Goal of the exercise - Copy every line exactly, starting at the line with "Which series has" and continuing through the end of the entries. Omit the pictures from your answer.
______________________________
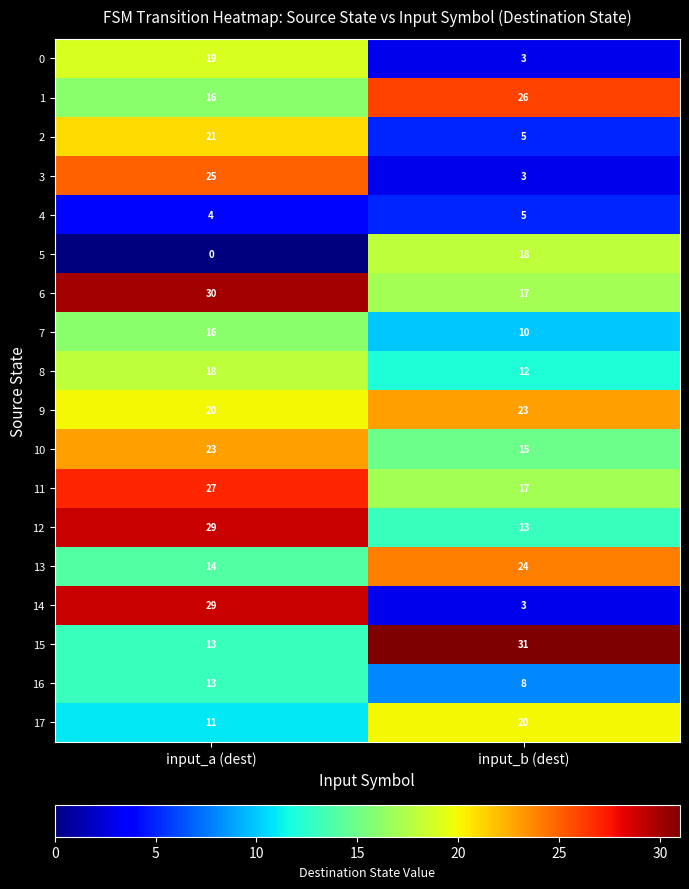

The 3 series shows 7 at input_a (dest). True or false?

False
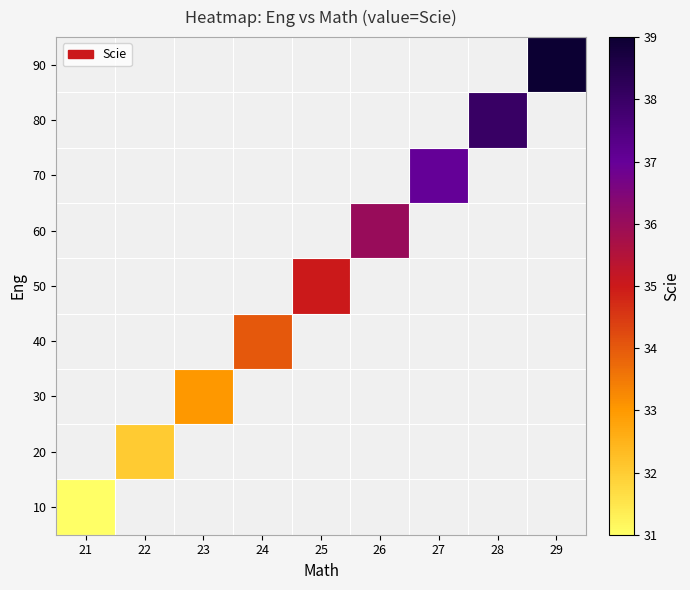

What is the lowest value of the 10 series?

31.0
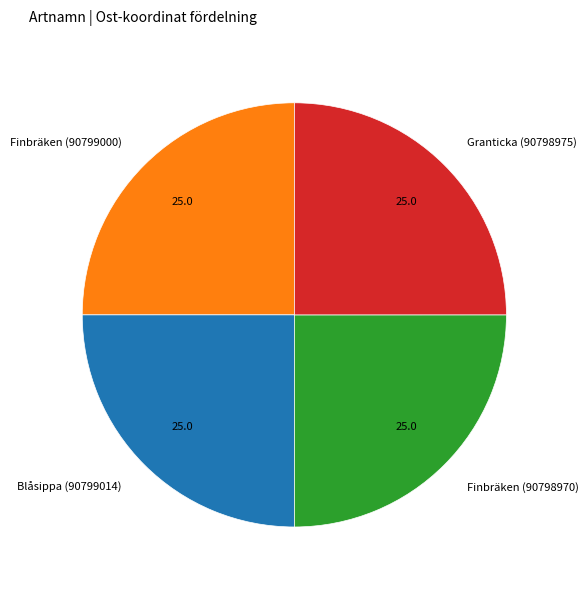

What is the ratio of the value at Finbräken (90799000) to the value at Blåsippa (90799014)?

1.0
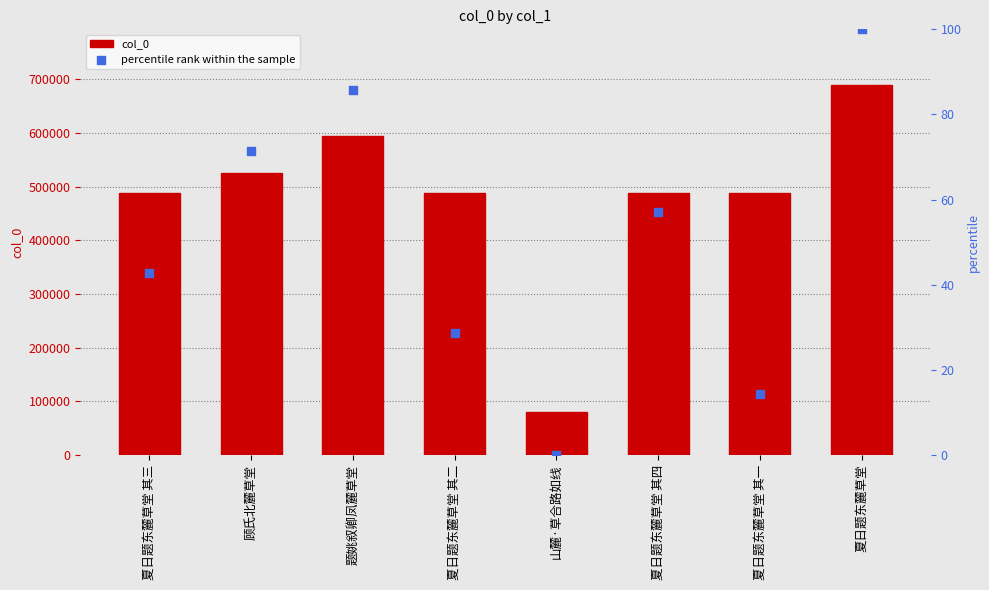

What is the total value across all series at 山麓·草合路如线?

79848.0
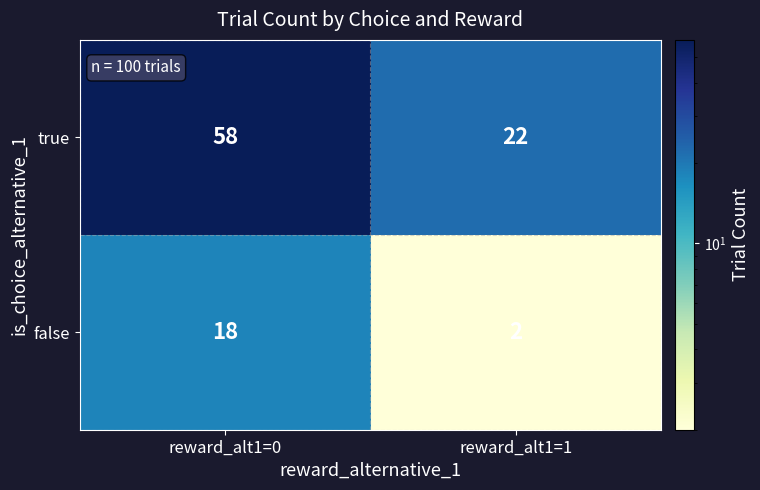

Rank the series by their maximum value, from lowest to highest.

false, true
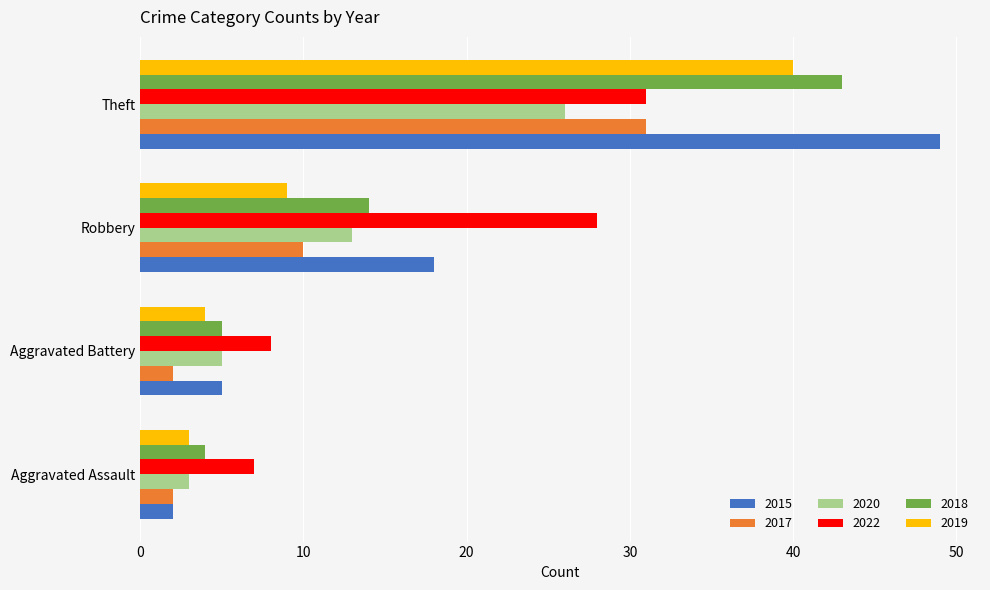

List the labels in order of 2020 value, smallest first.

Aggravated Assault, Aggravated Battery, Robbery, Theft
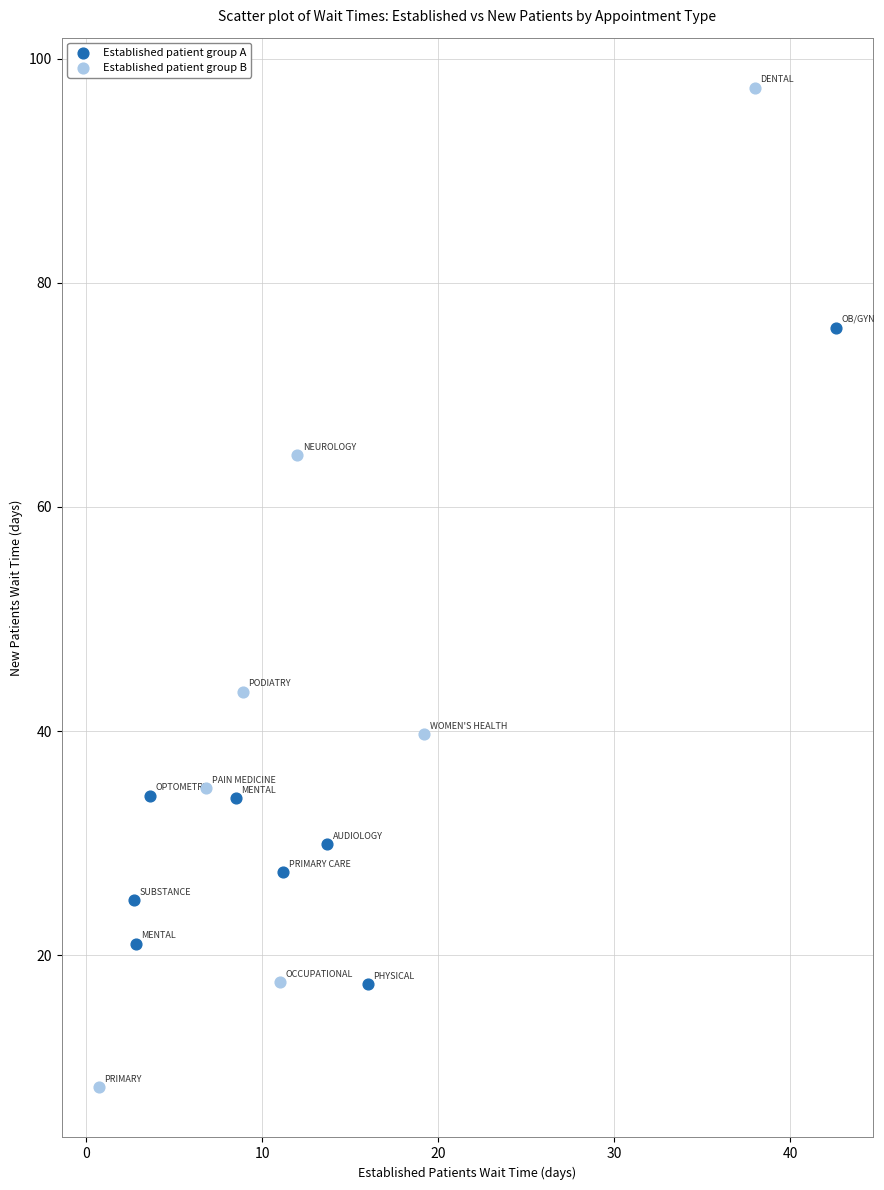

Which series has the largest Y range (max minus min)?

Established patient group B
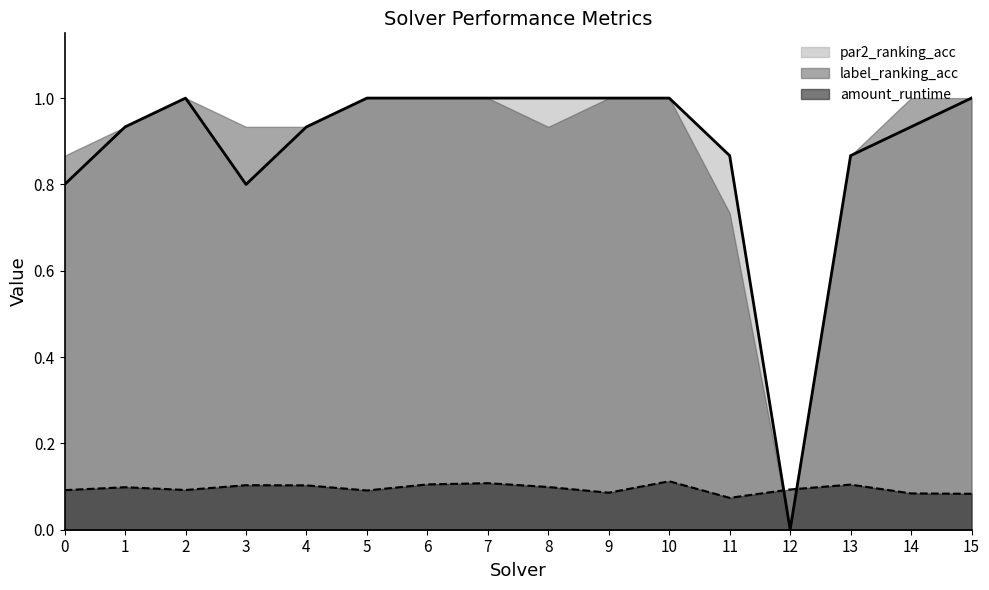

At which label does par2_ranking_acc reach its minimum?

12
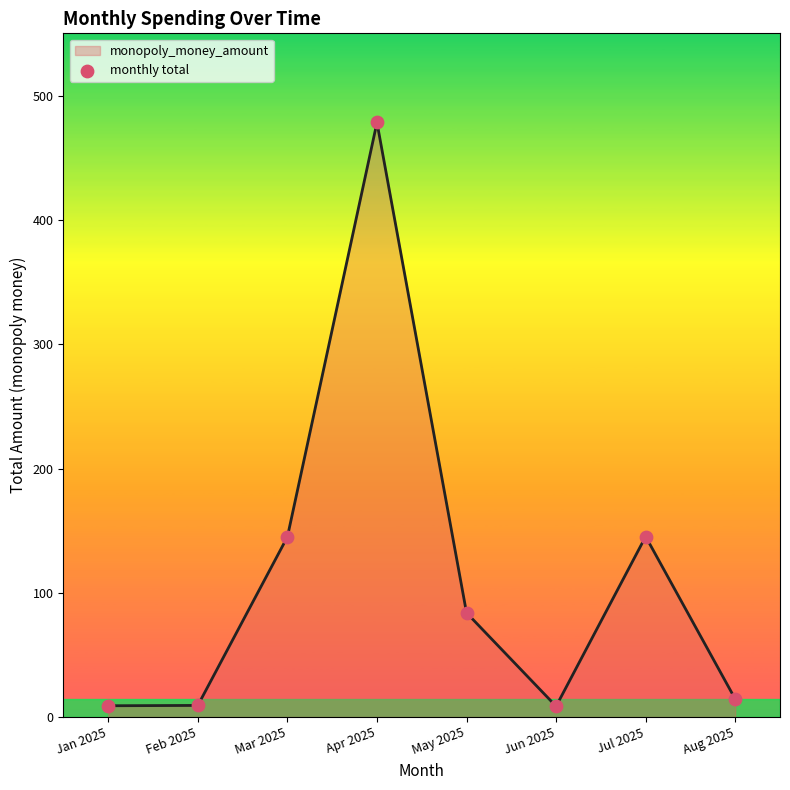

Between Apr 2025 and Jul 2025, which is larger?

Apr 2025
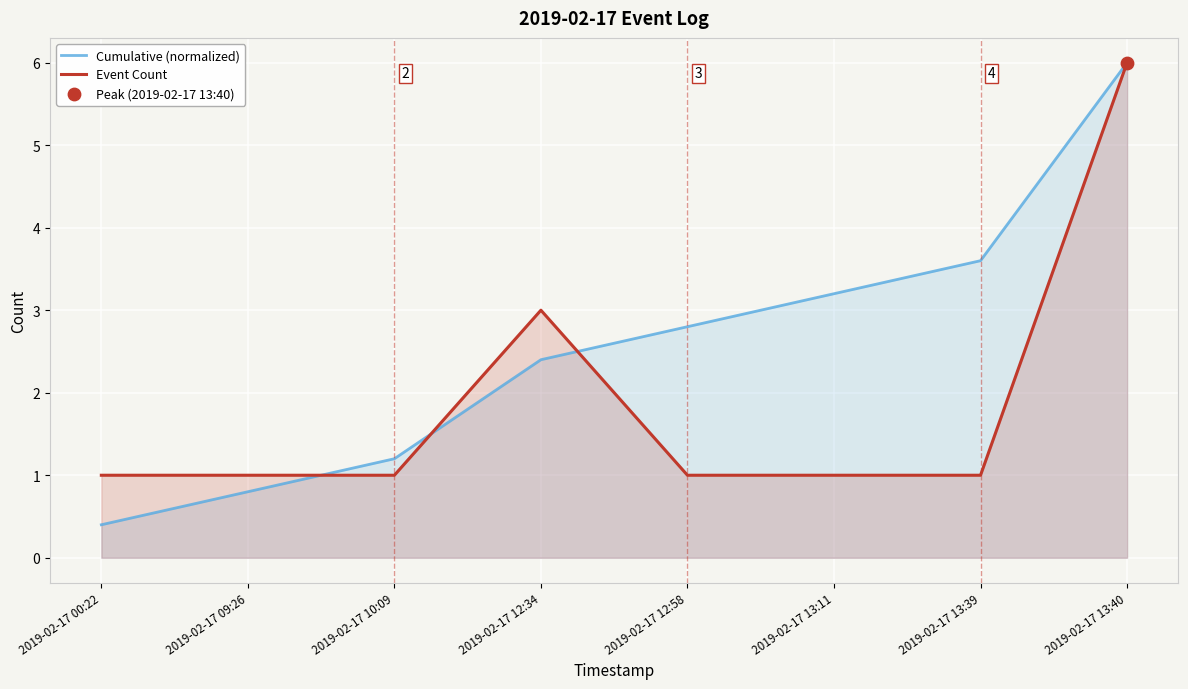

What are all the series names shown in the legend?

Cumulative (normalized), Event Count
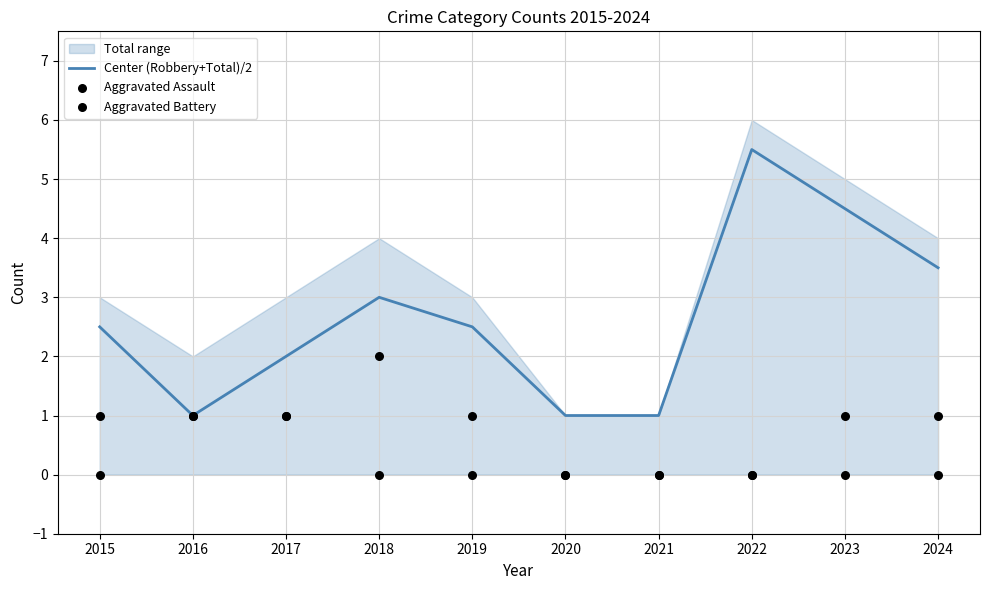

At which category is the sum across all series the highest?

2022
______________________________
Solved exercise -
Which series has the largest Y range (max minus min)?

Established patient group B

At which label does par2_ranking_acc reach its minimum?

12

Between Apr 2025 and Jul 2025, which is larger?

Apr 2025

What are all the series names shown in the legend?

Cumulative (normalized), Event Count

At which category is the sum across all series the highest?

2022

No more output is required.